Rentería played for Caracas FC of the Venezuelan top flight from 2007 to 2009. He tallied 16 goals in that span, while once again helping his club to two appearances in Copa Libertadores, including a run to the quarterfinals in 2009, the club's best-ever finish in that competition.

Rentería joined Columbus Crew on August 19, 2009, and made his first appearance for the Black and Gold on September 20, 2009, playing the final three minutes of a league match against the Chicago Fire. During 2010/2011 Renteria was able to break into the starting 11 and prove his worth for the Columbus Crew. His first goal of the season came on May 20, 2010 versus the NY Red Bulls when he stole a pass to defender Tim Ream and scored unassisted. On July 17, 2010, Renteria scored yet another goal in Columbus Crew's match against Red Bulls during a 2–0 victory. Renteria ended the Crew's 245-minute scoreless streak in the 20th minute. On July 24, 2010, Renteria scored a gift goal in the first half versus Houston Dynamo. Renteria's contract was not picked up following the 2012 season.

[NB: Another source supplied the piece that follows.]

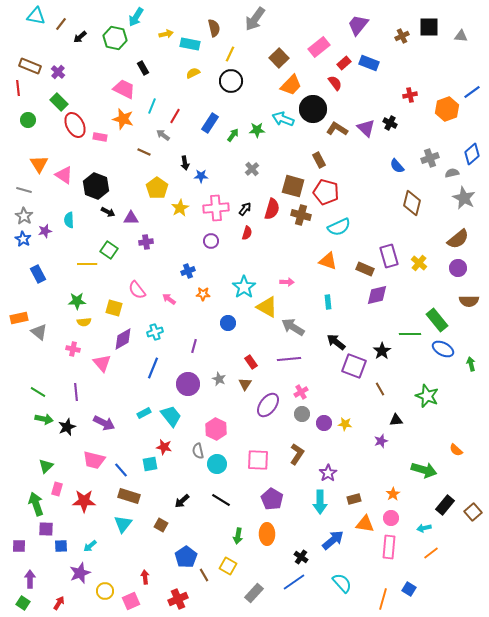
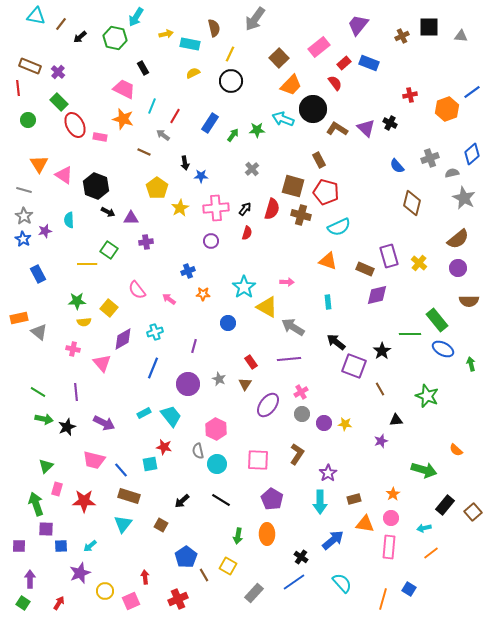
yellow square at (114, 308): moved 5 px left; rotated 24 degrees clockwise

On 21 February 2013, Rentería signed a new contract with Uruguayan side Defensor Sporting.

===International===
Rentería has also represented the Venezuela National Team at the Under-17, U-20, U-23 and Senior levels, totaling 19 total goals at the youth levels and three goals with the senior team in friendly matches.